▸ Problem to work on
Only the text belongs in the copy: repeat each record exactly, without pictures.

Excerpts from a dataset:
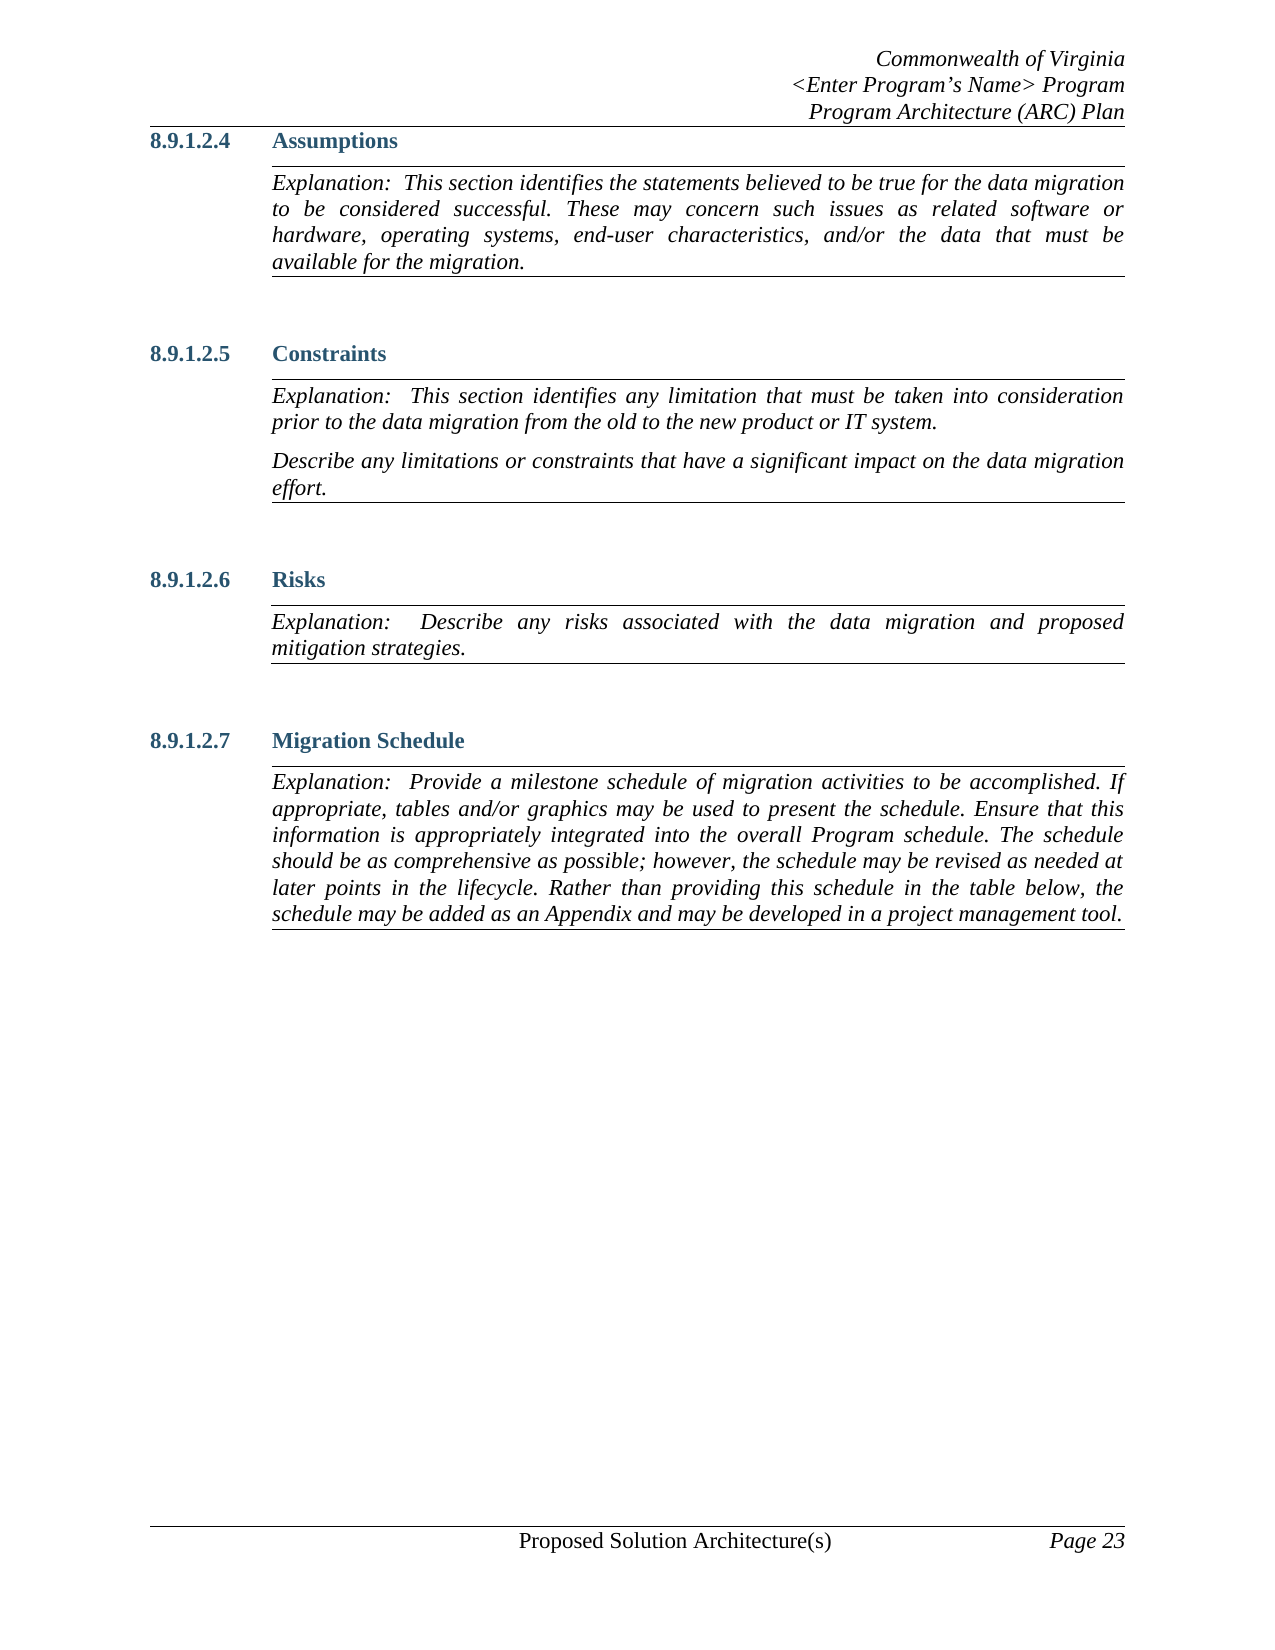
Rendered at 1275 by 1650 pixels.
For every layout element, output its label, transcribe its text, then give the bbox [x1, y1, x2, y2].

text Explanation: This section identifies the statements believed to be true for the data migration to be considered successful. These may concern such issues as related software or hardware, operating systems, end-user characteristics, and/or the data that must be available for the migration. [272, 167, 1125, 276]
text Explanation: This section identifies any limitation that must be taken into consideration prior to the data migration from the old to the new product or IT system. [272, 380, 1125, 435]
subtitle Assumptions [150, 127, 1125, 153]
subtitle Migration Schedule [150, 727, 1125, 753]
text Explanation: Provide a milestone schedule of migration activities to be accomplished. If appropriate, tables and/or graphics may be used to present the schedule. Ensure that this information is appropriately integrated into the overall Program schedule. The schedule should be as comprehensive as possible; however, the schedule may be revised as needed at later points in the lifecycle. Rather than providing this schedule in the table below, the schedule may be added as an Appendix and may be developed in a project management tool. [272, 767, 1125, 929]
text Describe any limitations or constraints that have a significant impact on the data migration effort. [272, 447, 1125, 502]
subtitle Constraints [150, 341, 1125, 367]
subtitle Risks [150, 566, 1125, 593]
text Explanation: Describe any risks associated with the data migration and proposed mitigation strategies. [271, 606, 1125, 663]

▸ Answer box
Rendered at 1275 by 1650 pixels.
For every layout element, output its label, transcribe its text, then give the bbox [x1, y1, x2, y2].

text Explanation: This section identifies the statements believed to be true for the data migration to be considered successful. These may concern such issues as related software or hardware, operating systems, end-user characteristics, and/or the data that must be available for the migration. [272, 167, 1125, 276]
text Explanation: This section identifies any limitation that must be taken into consideration prior to the data migration from the old to the new product or IT system. [272, 380, 1125, 435]
subtitle Assumptions [150, 127, 1125, 153]
subtitle Migration Schedule [150, 727, 1125, 753]
text Explanation: Provide a milestone schedule of migration activities to be accomplished. If appropriate, tables and/or graphics may be used to present the schedule. Ensure that this information is appropriately integrated into the overall Program schedule. The schedule should be as comprehensive as possible; however, the schedule may be revised as needed at later points in the lifecycle. Rather than providing this schedule in the table below, the schedule may be added as an Appendix and may be developed in a project management tool. [272, 767, 1125, 929]
text Describe any limitations or constraints that have a significant impact on the data migration effort. [272, 447, 1125, 502]
subtitle Constraints [150, 341, 1125, 367]
subtitle Risks [150, 566, 1125, 593]
text Explanation: Describe any risks associated with the data migration and proposed mitigation strategies. [271, 606, 1125, 663]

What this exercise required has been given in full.